I know there were some sequences that you guys had to shoot in those mine sets, which were probably already challenging to begin with. But I'm imagining, with that suit, that had to add another layer because everything in those sets felt so contained. Was that a particularly challenging environment for you to have to perform in?
Every set or location has its challenges, but that one was tough. Those scenes were actually what we shot first. They wanted to make that mining cave feel very claustrophobic and small, so even though it was still a big set to a degree, the character ended up being too tall for the set. They basically had to raise a certain part of the top of the set because it wasn't fixed to the side walls, which was awesome.
Depending on where we would shoot, I almost ended up having certain channels of movement where you can go forward, you can go back, but you can't go to the right, or you can't go to the left because that would hit the set on the ceiling. Sometimes Scott would want me to move a certain way or do something specific, but I couldn't because physically, there's nowhere else for me to go. With little things like that, you just never know what you're going to encounter until you're there on set.
With stunt work, it really feels like there's been this movement in Hollywood over the last few years for stunt performers to get more recognition than they have received in the past. Because without stunts, movies wouldn't exist without the work you and your peers do to help make the impossible possible in many ways. I just wanted to say that the things that you guys do in the realm of stunts, there are a lot of us who really appreciate the work that you all are doing in the realm of film.
Thank you. I really appreciate that. The generation that I came up with really paved the way for a lot of us. That was my dad's generation in the stunt world. He did The Dukes of Hazard and The A-Team, and he came up doing a lot of car driving. In fact, he still works on the Fast and Furious movies doing driving stuff. And when I was 11-years-old, and I first started doing stunts, that generation was all about, "We're just here to do a job. It's all about the actor, and then that's it, you go home." Those of us working in the world of stunts know that going in. These jobs are not a thankless job per se, but the whole goal is to make the actor seem like they did everything, and as good as we could do that, it was even better for us in the long run if we could sell that illusion because we'd get to work more.
So this transition of people wanting credit for what they're doing isn't bad, and I support it, but I still feel like there's this line too, where we're still there to add to the project and to help the actor look amazing.
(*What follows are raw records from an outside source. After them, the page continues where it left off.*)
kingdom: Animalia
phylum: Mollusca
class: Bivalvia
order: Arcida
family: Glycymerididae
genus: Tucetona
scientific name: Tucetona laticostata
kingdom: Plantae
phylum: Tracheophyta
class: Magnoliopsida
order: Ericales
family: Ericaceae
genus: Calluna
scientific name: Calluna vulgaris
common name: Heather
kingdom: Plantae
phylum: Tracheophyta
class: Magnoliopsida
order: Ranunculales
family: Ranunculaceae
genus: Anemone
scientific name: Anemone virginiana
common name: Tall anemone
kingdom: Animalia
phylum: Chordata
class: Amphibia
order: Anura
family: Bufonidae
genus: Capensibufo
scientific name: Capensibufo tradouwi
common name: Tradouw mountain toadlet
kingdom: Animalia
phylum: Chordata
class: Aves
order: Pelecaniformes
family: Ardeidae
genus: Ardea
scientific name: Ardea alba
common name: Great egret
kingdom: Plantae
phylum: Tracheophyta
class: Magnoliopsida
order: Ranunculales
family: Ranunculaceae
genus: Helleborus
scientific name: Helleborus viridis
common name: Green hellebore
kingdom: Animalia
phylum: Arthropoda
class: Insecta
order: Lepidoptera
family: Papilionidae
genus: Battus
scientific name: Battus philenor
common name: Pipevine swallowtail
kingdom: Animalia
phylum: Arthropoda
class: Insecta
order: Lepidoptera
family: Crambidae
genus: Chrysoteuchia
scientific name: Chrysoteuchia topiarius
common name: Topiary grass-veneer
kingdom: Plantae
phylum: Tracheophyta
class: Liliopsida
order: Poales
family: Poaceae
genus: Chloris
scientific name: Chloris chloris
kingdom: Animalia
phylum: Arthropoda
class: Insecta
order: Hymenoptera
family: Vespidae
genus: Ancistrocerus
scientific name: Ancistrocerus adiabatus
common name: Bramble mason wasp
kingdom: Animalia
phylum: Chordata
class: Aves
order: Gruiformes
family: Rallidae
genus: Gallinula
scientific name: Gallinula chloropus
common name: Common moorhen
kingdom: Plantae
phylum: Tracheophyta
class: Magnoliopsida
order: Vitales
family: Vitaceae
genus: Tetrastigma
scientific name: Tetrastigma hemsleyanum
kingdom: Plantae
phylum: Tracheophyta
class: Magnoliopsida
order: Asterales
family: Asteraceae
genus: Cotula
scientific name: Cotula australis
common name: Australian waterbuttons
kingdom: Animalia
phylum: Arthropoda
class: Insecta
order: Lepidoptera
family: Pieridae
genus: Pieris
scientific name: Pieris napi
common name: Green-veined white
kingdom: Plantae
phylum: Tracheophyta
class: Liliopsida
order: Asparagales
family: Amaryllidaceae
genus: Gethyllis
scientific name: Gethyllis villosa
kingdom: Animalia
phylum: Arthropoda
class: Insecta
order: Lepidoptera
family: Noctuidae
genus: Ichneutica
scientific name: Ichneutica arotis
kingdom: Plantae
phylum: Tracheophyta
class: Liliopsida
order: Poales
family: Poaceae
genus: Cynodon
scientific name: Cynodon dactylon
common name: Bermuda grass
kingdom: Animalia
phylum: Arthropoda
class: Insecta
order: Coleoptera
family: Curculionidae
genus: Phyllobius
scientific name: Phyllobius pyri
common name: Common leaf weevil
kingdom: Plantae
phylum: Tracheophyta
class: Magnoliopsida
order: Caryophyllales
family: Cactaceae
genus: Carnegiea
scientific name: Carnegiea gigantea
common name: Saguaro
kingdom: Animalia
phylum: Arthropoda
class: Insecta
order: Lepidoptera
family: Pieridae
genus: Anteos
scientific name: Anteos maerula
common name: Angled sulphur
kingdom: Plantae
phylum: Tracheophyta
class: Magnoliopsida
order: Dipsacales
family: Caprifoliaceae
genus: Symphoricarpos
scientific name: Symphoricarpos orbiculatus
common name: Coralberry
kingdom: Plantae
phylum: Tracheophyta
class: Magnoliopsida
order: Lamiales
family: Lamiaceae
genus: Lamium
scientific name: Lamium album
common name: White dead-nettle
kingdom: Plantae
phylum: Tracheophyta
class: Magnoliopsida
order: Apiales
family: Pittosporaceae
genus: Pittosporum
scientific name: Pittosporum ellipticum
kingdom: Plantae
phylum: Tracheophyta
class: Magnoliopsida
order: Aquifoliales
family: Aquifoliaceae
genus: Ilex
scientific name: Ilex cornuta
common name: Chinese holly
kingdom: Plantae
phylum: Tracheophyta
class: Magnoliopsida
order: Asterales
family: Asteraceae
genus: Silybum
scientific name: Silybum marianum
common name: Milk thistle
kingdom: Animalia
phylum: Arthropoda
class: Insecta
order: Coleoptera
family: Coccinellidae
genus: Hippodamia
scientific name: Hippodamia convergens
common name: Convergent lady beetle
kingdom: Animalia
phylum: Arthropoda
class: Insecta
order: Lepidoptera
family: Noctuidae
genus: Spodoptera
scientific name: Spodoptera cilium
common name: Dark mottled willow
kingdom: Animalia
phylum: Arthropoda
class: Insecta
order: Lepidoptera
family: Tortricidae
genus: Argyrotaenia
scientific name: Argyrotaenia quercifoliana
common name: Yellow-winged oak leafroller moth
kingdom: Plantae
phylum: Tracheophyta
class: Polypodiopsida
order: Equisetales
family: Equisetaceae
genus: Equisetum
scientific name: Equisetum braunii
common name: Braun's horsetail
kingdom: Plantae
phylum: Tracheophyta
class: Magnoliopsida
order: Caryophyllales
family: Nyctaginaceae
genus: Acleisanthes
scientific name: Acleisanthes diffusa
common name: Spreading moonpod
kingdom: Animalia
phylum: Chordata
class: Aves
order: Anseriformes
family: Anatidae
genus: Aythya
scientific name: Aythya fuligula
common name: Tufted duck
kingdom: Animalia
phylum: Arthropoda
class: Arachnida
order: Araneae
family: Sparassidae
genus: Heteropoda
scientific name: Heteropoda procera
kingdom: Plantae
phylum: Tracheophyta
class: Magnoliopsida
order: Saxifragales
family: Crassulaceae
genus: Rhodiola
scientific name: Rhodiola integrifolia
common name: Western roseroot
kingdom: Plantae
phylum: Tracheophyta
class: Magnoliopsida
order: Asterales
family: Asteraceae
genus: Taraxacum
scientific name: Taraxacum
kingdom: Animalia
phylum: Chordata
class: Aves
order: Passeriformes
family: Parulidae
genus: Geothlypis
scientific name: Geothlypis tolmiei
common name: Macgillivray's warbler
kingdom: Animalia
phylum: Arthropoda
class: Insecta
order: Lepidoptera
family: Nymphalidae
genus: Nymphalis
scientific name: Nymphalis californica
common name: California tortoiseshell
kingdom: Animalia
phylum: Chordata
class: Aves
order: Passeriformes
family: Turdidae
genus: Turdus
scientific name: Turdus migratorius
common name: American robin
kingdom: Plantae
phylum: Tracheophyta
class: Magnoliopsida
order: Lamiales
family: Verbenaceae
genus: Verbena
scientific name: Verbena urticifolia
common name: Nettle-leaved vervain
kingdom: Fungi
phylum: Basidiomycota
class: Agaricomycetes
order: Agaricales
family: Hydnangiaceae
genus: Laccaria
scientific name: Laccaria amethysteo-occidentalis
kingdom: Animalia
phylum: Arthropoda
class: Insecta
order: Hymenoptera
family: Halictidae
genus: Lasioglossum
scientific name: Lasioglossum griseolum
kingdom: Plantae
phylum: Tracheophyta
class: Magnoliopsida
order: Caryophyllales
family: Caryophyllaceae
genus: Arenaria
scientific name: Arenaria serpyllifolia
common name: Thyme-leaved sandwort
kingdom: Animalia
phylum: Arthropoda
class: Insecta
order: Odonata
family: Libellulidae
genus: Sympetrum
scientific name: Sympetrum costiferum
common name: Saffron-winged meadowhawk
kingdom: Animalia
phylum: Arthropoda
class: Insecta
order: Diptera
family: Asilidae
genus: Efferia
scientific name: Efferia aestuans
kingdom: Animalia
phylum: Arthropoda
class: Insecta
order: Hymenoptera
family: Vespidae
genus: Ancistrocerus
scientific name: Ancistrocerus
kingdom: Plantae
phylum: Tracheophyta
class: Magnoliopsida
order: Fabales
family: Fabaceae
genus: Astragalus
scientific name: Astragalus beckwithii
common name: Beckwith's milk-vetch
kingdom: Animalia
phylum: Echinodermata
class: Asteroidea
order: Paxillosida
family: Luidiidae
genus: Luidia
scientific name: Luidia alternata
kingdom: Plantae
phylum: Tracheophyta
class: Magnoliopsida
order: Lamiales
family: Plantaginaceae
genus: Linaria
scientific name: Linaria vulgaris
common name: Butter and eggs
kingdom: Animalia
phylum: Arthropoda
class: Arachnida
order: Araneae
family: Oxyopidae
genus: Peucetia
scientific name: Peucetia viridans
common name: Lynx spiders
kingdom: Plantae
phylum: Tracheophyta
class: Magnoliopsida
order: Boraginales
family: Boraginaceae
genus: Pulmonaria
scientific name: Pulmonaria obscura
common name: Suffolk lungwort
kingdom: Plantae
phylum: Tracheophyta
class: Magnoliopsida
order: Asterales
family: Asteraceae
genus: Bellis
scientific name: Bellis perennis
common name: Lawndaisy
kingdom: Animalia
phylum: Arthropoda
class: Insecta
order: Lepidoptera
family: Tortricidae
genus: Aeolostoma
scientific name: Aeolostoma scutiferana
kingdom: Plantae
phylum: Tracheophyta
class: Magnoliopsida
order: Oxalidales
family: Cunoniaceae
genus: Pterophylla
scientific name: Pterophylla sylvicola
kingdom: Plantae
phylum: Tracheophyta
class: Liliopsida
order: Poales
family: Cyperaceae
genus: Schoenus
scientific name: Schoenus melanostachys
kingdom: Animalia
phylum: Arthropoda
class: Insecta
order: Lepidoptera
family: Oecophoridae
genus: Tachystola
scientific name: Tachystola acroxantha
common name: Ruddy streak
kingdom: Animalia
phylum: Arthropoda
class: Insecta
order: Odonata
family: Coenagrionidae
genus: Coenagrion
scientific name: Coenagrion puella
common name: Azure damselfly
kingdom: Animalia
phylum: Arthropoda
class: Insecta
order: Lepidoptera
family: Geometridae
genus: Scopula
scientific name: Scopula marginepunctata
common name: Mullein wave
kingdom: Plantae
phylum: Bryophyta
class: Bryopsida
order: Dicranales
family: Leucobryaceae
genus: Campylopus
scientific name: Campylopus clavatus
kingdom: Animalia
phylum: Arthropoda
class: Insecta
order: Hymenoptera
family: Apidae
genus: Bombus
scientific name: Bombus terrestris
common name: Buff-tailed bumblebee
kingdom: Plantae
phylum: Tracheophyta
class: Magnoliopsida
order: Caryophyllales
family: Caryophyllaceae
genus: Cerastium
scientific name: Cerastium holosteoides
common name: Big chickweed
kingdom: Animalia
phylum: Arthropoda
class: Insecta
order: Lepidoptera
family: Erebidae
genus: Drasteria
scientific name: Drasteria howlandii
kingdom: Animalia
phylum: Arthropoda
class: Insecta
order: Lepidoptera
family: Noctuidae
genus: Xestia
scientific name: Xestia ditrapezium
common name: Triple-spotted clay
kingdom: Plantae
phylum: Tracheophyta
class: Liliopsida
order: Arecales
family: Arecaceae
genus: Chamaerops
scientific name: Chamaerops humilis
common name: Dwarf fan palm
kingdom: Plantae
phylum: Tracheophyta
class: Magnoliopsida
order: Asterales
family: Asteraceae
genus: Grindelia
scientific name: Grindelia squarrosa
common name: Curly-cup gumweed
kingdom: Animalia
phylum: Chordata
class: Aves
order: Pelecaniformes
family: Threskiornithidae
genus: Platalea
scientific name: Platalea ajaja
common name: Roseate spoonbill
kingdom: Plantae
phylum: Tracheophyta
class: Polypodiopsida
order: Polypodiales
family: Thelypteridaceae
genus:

The same goes with doing the creature suit work, too, because, at the end of the day, it took three people to make that suit possible in Antlers. There were two puppeteers and me communicating together, which is a really interesting multifaceted process. I just want to continue to be a part of the industry, to continue to work, and take on all different types of performances. I have always wanted to be the next Doug Jones or Andy Serkis because I just look up to these guys so much, so for now, I'm going to continue to blaze my own trail.